В Германии происходят те события, о которых в целом удовлетворительно рассказала Такман: Притвица и его начальника штаба Вальдерзее увольняют в отставку, Гинденбург и Людендорф срочно выезжают командовать в Восточную Пруссию. Самое главное — Мольтке принимает решение об усилении восточного фронта за счет западного. В двадцатых числах августа в Кобленце происходит серия совещаний, на которых первоначально предлагается перебросить в Восточную Пруссию 6 корпусов и одну кавалерийскую дивизию[34]. Поразмыслив, ограничиваются отправкой на восток двух корпусов — гвардейского резервного, XI армейского корпуса и 8-й саксонской кавдивизии. V корпус пока задерживается в Меце в ожидании в зависимости от развития обстановки назначения также в Восточную Пруссию. Это происходит в преддверии решительного сражения в начале сентября на Западном фронте — битвы на Марне. Больше того, оба корпуса были взяты из ударной правофланговой группировки германской армии, заходившей на Париж. Тем самым подрывался в самой основе хваленый план Шлиффена, Гумбинен начисто стер в памяти Мольтке многолетние наставления Шлиффена, который даже на смертном одре в 1913 году бормотал: «Не ослабляйте, а усиливайте правый фланг!»
Последствия всего этого стали ясны в начале сентября, когда свершилось «чудо на Марне» — немцы были отбиты у ворот Парижа, у них не хватило сил для последнего удара...
И в эти дни, когда героизм русского солдата спасал Францию, требования Парижа усилить давление на немцев превратились в лавину, подавившую здравый смысл в Ставке русского верховного главнокомандования. Начиная с 5 августа, когда было передано отчаянное обращение французского правительства, посол Франции в Петербурге Палеолог обивает пороги русских ведомств, домогаясь ускорения наступления в Восточной Пруссии. Его мемуары рисуют поразительную картину. Прослышав, что даже Янушкевич и Жилинский (оба не бог весть какие стратеги) заявили: «Поспешное наступление в Восточную Пруссию осуждено на неудачу, так как войска еще слишком разбросаны и перевозка встречает массу препятствий», посол 13 августа заламывает руки, закатывает глаза и с крайней галльской экспансивностью восклицает: «Подумайте, какой тяжелый час пробил для Франции!»
21 августа, то есть на другой день после Гумбинена, Палеолог помечает в своих записках: «На бельгийском фронте наши операции принимают дурной оборот. Я получил указание воздействовать на Императорское Правительство, дабы ускорить насколько возможно начало наступления русских армий». И наконец 26 августа Палеолог получает из Парижа телеграмму (текст которой набран в его книге курсивом): «Из самого надежного источника получены сведения, что два вражеских корпуса, находившихся против русских армий, переводятся сейчас на французскую границу.
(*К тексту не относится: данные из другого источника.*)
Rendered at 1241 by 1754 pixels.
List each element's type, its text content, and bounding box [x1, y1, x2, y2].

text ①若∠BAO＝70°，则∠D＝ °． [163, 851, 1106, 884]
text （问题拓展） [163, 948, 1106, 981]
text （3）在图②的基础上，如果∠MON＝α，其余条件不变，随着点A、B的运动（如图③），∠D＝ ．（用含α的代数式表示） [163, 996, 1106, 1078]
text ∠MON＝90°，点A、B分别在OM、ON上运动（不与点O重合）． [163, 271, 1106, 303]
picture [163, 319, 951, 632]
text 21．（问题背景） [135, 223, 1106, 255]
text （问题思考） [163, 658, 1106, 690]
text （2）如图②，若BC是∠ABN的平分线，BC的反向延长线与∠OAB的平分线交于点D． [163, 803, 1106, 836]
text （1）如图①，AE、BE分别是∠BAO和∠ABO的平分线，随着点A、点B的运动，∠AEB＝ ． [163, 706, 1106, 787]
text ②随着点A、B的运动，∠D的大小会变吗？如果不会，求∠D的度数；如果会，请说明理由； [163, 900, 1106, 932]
На восточной границе Германии их заменили части ландвера. План войны Большого германского генерального штаба совершенно ясен, и нужно настаивать на необходимости самого решительного наступления русских армий на Берлин. Срочно предупредите российское правительство и настаивайте»[35].
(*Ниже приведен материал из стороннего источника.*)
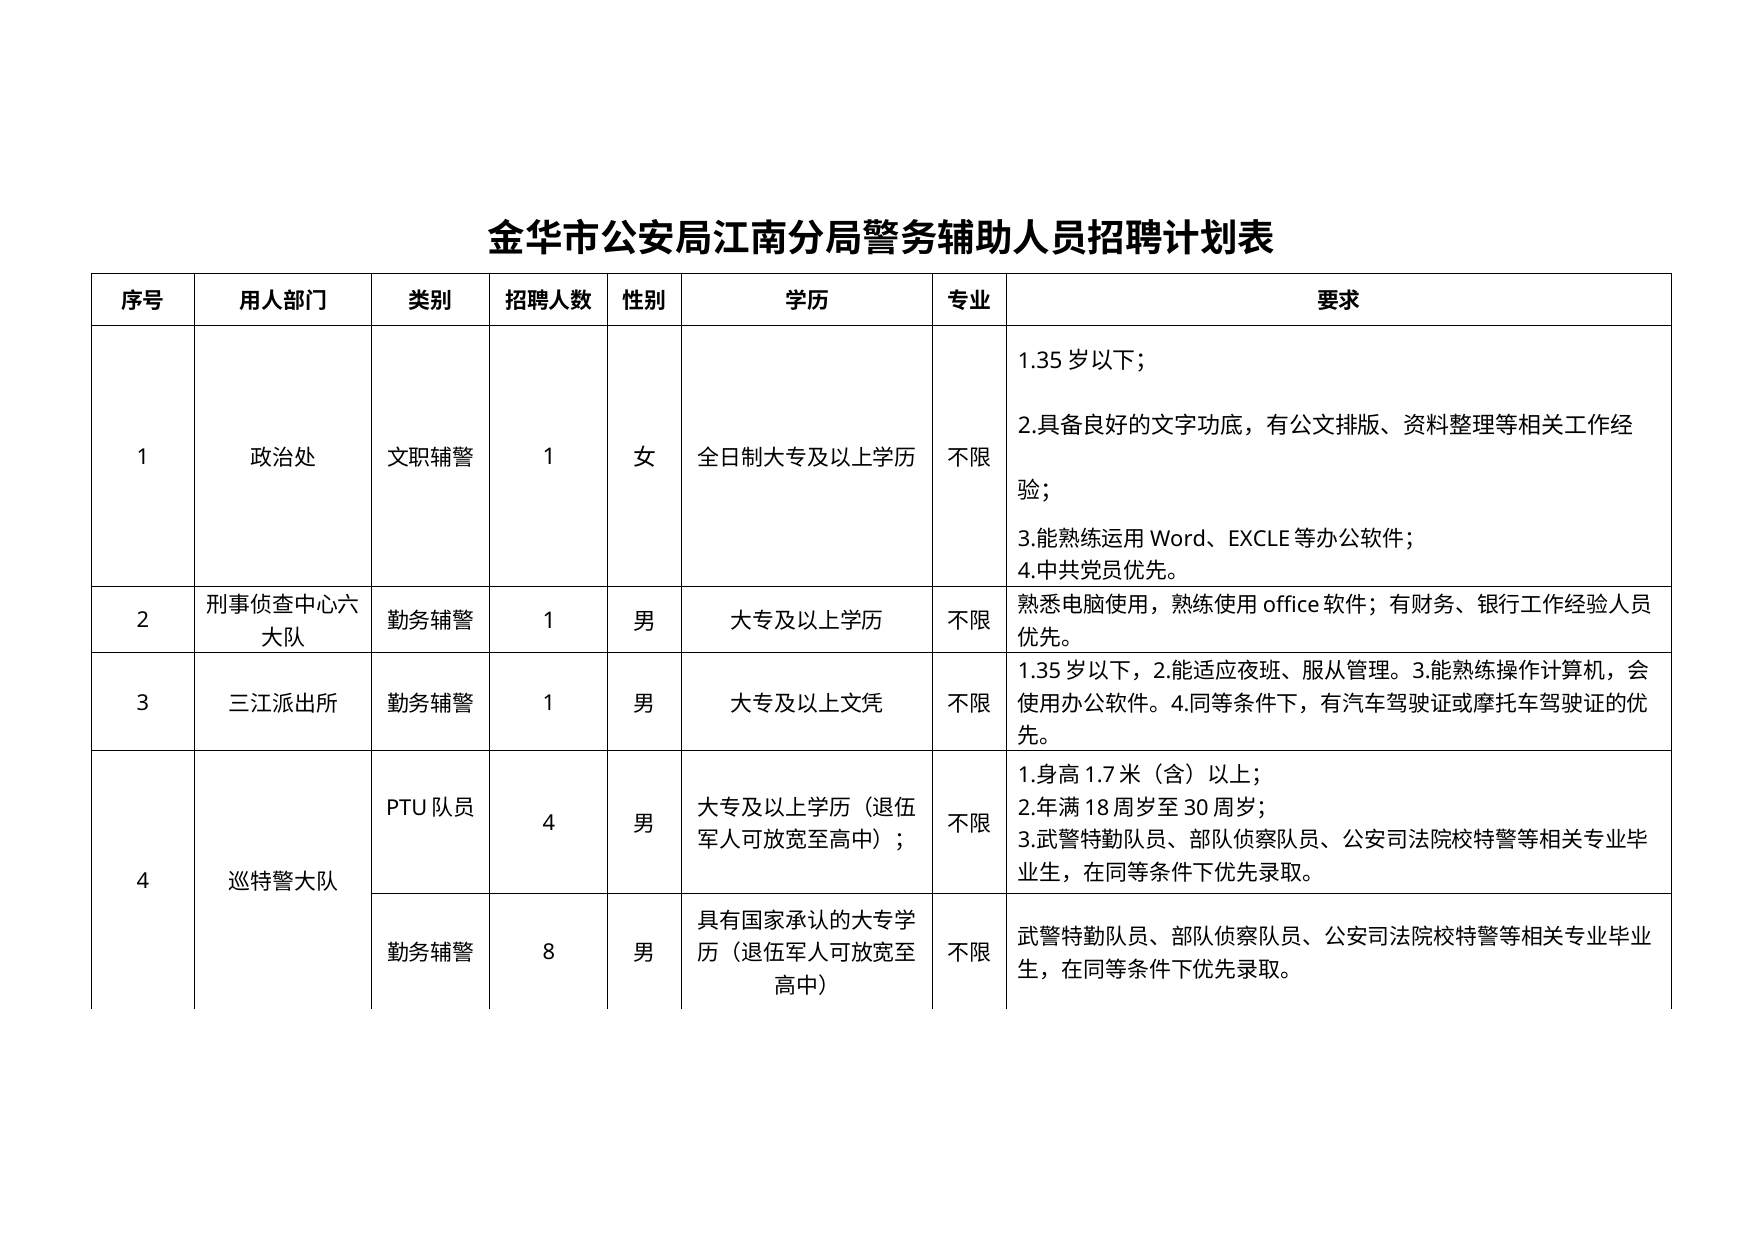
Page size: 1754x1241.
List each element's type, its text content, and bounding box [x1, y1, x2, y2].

table_cell 性别 [608, 274, 681, 324]
table_cell 具有国家承认的大专学历（退伍军人可放宽至高中） [682, 894, 932, 1009]
table_cell 武警特勤队员、部队侦察队员、公安司法院校特警等相关专业毕业生，在同等条件下优先录取。 [1007, 894, 1671, 1009]
table_cell 巡特警大队 [195, 751, 371, 1009]
table_cell 全日制大专及以上学历 [682, 326, 932, 586]
table_cell 男 [608, 894, 681, 1009]
table_cell 政治处 [195, 326, 371, 586]
table_cell 8 [490, 894, 607, 1009]
table_cell 3 [92, 653, 194, 750]
table_cell 1 [490, 326, 607, 586]
table_cell 类别 [372, 274, 489, 324]
table_cell 1.35岁以下，2.能适应夜班、服从管理。3.能熟练操作计算机，会使用办公软件。4.同等条件下，有汽车驾驶证或摩托车驾驶证的优先。 [1007, 653, 1671, 750]
table_cell 女 [608, 326, 681, 586]
table_cell 大专及以上文凭 [682, 653, 932, 750]
table_cell 1 [490, 653, 607, 750]
table_cell 要求 [1007, 274, 1671, 324]
table_cell 大专及以上学历 [682, 587, 932, 652]
table_cell 勤务辅警 [372, 653, 489, 750]
table_cell 学历 [682, 274, 932, 324]
table_cell 不限 [933, 587, 1006, 652]
table_cell 男 [608, 587, 681, 652]
table_cell 序号 [92, 274, 194, 324]
table_cell 勤务辅警 [372, 587, 489, 652]
table_cell 男 [608, 751, 681, 893]
table_cell 1.身高1.7米（含）以上； 2.年满18周岁至30周岁； 3.武警特勤队员、部队侦察队员、公安司法院校特警等相关专业毕业生，在同等条件下优先录取。 [1007, 751, 1671, 893]
table_cell 熟悉电脑使用，熟练使用office软件；有财务、银行工作经验人员优先。 [1007, 587, 1671, 652]
table_cell 2 [92, 587, 194, 652]
table_cell PTU队员 [372, 751, 489, 893]
table_cell 不限 [933, 751, 1006, 893]
table_cell 1 [490, 587, 607, 652]
table_cell 刑事侦查中心六大队 [195, 587, 371, 652]
table_cell 4 [92, 751, 194, 1009]
table_cell 不限 [933, 653, 1006, 750]
table_cell 勤务辅警 [372, 894, 489, 1009]
table_cell 1 [92, 326, 194, 586]
table_header 金华市公安局江南分局警务辅助人员招聘计划表 [91, 198, 1671, 273]
table_cell 招聘人数 [490, 274, 607, 324]
table_cell 1.35岁以下； 2.具备良好的文字功底，有公文排版、资料整理等相关工作经验； 3.能熟练运用Word、EXCLE等办公软件； 4.中共党员优先。 [1007, 326, 1671, 586]
table_cell 三江派出所 [195, 653, 371, 750]
table_cell 专业 [933, 274, 1006, 324]
table_cell 文职辅警 [372, 326, 489, 586]
table_cell 大专及以上学历（退伍军人可放宽至高中）； [682, 751, 932, 893]
table_cell 4 [490, 751, 607, 893]
table_cell 男 [608, 653, 681, 750]
table_cell 用人部门 [195, 274, 371, 324]
table_cell 不限 [933, 326, 1006, 586]
table_cell 不限 [933, 894, 1006, 1009]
В тот день — 26 августа, когда в Париже сочинялась эта телеграмма, происходил процесс, обратный описанному в ней, — два германских корпуса действительно были на колесах. Только направлялись они с запада на восток...
Под Гумбиненом русская армия до конца выполнила свой союзнический долг. Не сразу и не вдруг такая точка зрения утвердилась в оценке начального периода первой мировой войны, ибо только с течением времени, появлением новых документов удалось выработать научно обоснованный взгляд на значение этого сражения. В 1920 году Л. А. Радус-Зенкович задавал риторический вопрос: «Кто знает, не Гумбиненское ли сражение помешало императору Вильгельму осуществить его молниеносный удар на Францию и явилось, таким образом, первопричиной «затяжной войны» и окончательного поражения императорской Германии?»[36]
В вышедшей в начале 20-х годов книге французского генерала Дюпона «Германское высшее командование в 1914 г.» (предисловие к книге написал Жоффр) было сказано: «Два корпуса сняты с французского фронта: корпус, дублировавший гвардию, или гвардейский резервный отнимают от армии фон Бюлова, а XI армейский корпус от армии фон Гаузена. Их сопровождает 8-я кавалерийская дивизия... В этом, быть может, и было наше спасение. Представьте себе, что гвардейский резервный корпус находился на своем месте 7 сентября между Бюловым и Клюком, а XI армейский корпус с 8-й кавалерийской дивизией оставался в армии фон Гаузена у Фер-Шампенуаза. Какие последствия! От этой ошибки начальника генерального штаба фон Мольтке другой Мольтке, его дядя, должен был перевернуться в гробу»[37].